Just a 2 cent. (K it might be more like a 3 cent).
PS:
This study has verified DNA methylation clock of mouse and, it shows me, that if mice die with LONG(er) telomeres than humans in a very short life of 2 years - while progeric mice die evenn quicker and show faster telomere loss - then it means telomeres are just a 'barometer' of health and a counting limit to cell replication before entering replicative senescence. They are not the true intrinsic element of aging; that is far more the DNA methyl clock - And the damages/IC EC junk (espeically, DNA damage, 8-oxodG lesions in the mitochondrial DNA and less so in the nuclear DNA, mainly; and telomeric DNA foci damage y-H2AX is not nearly as important).

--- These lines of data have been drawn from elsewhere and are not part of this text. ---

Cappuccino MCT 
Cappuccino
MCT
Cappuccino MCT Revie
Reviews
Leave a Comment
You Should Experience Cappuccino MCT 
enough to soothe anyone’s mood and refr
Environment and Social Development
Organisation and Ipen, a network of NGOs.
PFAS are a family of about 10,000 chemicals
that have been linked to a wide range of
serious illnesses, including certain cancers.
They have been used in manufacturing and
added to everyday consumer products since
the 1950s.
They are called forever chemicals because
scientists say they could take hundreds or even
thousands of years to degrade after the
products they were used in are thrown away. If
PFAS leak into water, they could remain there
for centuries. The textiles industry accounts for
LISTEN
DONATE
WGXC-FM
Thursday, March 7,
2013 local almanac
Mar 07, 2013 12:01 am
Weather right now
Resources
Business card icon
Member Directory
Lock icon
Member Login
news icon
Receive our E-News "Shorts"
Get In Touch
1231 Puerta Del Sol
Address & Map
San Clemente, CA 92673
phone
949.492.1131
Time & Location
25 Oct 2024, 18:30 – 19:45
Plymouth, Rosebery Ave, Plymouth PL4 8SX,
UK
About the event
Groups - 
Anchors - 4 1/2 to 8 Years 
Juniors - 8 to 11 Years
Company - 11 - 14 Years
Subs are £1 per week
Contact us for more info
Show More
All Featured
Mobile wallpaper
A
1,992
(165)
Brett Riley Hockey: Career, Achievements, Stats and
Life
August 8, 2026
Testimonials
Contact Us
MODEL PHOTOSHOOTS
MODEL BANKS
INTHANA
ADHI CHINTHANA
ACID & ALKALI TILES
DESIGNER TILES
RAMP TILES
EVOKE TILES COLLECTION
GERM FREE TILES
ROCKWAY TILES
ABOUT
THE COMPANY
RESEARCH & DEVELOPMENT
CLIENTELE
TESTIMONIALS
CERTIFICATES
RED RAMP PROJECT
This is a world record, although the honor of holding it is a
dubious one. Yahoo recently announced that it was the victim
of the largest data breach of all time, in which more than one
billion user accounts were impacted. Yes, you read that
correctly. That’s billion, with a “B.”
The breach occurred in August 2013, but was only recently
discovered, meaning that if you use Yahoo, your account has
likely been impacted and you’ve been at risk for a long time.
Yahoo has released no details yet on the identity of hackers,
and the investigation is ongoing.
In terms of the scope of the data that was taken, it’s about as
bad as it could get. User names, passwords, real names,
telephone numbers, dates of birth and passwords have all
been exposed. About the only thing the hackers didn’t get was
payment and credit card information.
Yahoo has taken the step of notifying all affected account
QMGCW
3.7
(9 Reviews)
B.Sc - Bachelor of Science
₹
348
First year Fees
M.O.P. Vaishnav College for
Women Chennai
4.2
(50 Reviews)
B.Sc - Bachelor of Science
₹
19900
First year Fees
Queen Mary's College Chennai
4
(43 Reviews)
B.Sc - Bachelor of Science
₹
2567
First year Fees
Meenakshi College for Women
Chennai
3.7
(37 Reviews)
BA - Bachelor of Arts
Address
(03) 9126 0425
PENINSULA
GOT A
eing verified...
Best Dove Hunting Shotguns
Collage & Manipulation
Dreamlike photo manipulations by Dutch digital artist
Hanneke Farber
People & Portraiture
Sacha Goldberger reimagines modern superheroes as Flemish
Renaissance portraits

1. Multi-tissue DNA methylation age predictor in mouse
https://genomebiology.biomedcentral.com/articles/10.1186/s13059-017-1203-5
It all makes perfect sense to me... telomerase, gene transcription of growth factors, cell division and growth tend to punch holes in the epigenome surrounding the chromatin. These areas then become hypomethylated, exposing growth genes that should be closed during adulthood in aging organisms. Instead, these areas of the physical epigenome should be tightly closed to gene transcription, in other words those areas of the epigenome should be tightly hypermethylated to preserve the epigenetic clock.
I don't see how longer lifespan necessarily equates to lost resources and thus programmed aging was selected for. This is an argument that doesn't hold up for me, logically. Longer lifespan has always been associated with slower reproduction rates hasn't it? Also, isn't overpopulation a myth? We're talking hundreds of thousands of years ago, when our ape like ancestral populations were pretty low compared to the 7 billion humans today. How would environmental pressures like famine select for short lifespans? I guess maybe if shorter lifespans result in more reproduction then perhaps you end up with a larger population to help with the probability of going extinct in cases of disaster. I think the issue with longer lifespans in terms of selection is purely a problem of population size, the shorter the lifespan the larger the size of population which means greater probability of survival.
Regardless of the above, I really hope we can solve this epigenetic, methylation clock problem because I agree, it's likely that this, rather than telomeres alone, is at the very root of aging.